Com relação à maneira de captar a informação, alguns a processam se põem mãos à obra (ação) e outros, se refletem sobre o que observam (pensamento). Essas características definem os eixos das formas de aprender e dos quatro estilos.

Adaptadores − ou ‘fazedores’
Dificilmente lerão um manual. São resultado da multiplicidade e da ação. Preferem trabalhar rodeados de pessoas e dão um jeito de conseguir recursos e alcançar resultados. Gostam de assumir riscos e sabem se adaptar às circunstâncias. Em uma empresa, são abundantes nos departamentos de vendas. A pergunta-chave que precisam responder é “quando?”

Assimiladores − ou especialistas na conceitualização
Seu estilo é oposto ao dos adaptadores. São extraordinários criando modelos teóricos e definindo claramente os problemas. Têm mais interesse pelas ideias abstratas do que pelas pessoas, por isso não é de estranhar que se destaquem no campo da matemática ou das ciências. Em uma empresa, podem estar em posições de pesquisa ou de planejamento estratégico. A pergunta-chave que precisam responder é “por quê?”

Divergentes − ou os reis das mil e uma ideias criativas
Todos temos um estilo de aprendizagem definido, mas para nos desenvolvermos melhor pessoal e profissionalmente convém estar com pessoas que nos complementem e cujo estilo esteja no extremo do nosso.

Gostam de analisar os problemas em seu conjunto e de trabalhar com pessoas. São empáticos, emocionais e espirituosos. Não é de estranhar que lancem uma sucessão interminável de propostas diferentes em uma reunião. Neste estilo se encontram artistas, músicos e todos os criativos do mundo empresarial. A pergunta-chave que precisam responder é “e se…?” ou “por que não?”

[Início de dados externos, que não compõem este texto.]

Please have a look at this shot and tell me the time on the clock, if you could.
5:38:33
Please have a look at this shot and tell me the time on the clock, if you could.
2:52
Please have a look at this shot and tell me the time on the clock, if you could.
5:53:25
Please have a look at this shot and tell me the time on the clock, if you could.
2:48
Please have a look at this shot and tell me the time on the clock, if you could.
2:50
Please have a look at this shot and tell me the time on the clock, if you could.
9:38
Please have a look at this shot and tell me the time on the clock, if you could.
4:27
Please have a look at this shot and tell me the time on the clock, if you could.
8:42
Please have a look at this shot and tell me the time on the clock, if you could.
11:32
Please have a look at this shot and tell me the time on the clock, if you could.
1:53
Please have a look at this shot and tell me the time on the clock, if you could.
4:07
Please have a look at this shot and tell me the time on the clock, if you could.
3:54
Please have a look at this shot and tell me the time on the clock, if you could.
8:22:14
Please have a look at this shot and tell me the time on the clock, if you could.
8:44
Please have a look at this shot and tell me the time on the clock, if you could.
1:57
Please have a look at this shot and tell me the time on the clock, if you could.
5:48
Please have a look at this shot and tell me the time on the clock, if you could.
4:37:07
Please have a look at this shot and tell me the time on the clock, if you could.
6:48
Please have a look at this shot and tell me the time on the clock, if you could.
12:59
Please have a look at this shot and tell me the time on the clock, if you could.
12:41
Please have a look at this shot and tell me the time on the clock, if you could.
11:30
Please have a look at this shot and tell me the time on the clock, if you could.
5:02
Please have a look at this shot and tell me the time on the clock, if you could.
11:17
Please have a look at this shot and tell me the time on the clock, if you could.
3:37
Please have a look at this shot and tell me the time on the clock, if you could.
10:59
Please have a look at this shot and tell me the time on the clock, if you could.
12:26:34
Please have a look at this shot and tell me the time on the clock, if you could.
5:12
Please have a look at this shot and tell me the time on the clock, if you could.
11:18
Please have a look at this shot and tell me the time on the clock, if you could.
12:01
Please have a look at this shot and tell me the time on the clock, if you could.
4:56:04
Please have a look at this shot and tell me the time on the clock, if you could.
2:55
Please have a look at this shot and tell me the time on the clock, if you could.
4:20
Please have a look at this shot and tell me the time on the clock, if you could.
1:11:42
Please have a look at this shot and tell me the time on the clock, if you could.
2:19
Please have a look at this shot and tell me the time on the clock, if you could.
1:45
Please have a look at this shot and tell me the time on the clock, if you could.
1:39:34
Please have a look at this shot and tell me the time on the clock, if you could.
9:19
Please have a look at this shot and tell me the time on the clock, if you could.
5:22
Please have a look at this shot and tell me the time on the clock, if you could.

Convergentes − ou o poder da dedicação a uma só coisa
São o contrário dos divergentes. Precisam da aplicação prática das ideias para testar teorias ou resolver problemas. Perdem-se com muitas alternativas. No entanto, são excepcionais em situações onde há um único caminho para sua resolução. Muitos engenheiros se enquadram neste estilo de aprendizagem. A pergunta-chave que precisam responder é “para quê?”

Como se pode imaginar, há indivíduos em que um determinado estilo de aprendizagem é muito mais acentuado − como, por exemplo, Sheldon Lee Cooper, protagonista da série The Big Bang Theory, quem é um assimilador total. O mais comum, entretanto, é que não seja assim e todos tenhamos um pouco dos quatro estilos, embora costumemos nos sentir mais cômodos com um deles.

Não há dúvida de que todos temos um estilo de aprendizagem que nos define mais que outros e, para nos desenvolvermos melhor pessoal e profissionalmente, seria recomendável estar com pessoas que nos complementassem e cujo estilo estivesse no extremo do nosso. Por isso, se você é daqueles que não leem os manuais, fique perto de quem gosta de fazer isso (ou vice-versa). Porque, além desse hábito, existe uma maneira interna distinta de perceber e de processar a realidade que pode ajudar você a melhorar e a superar a si mesmo em muitos outros âmbitos da vida.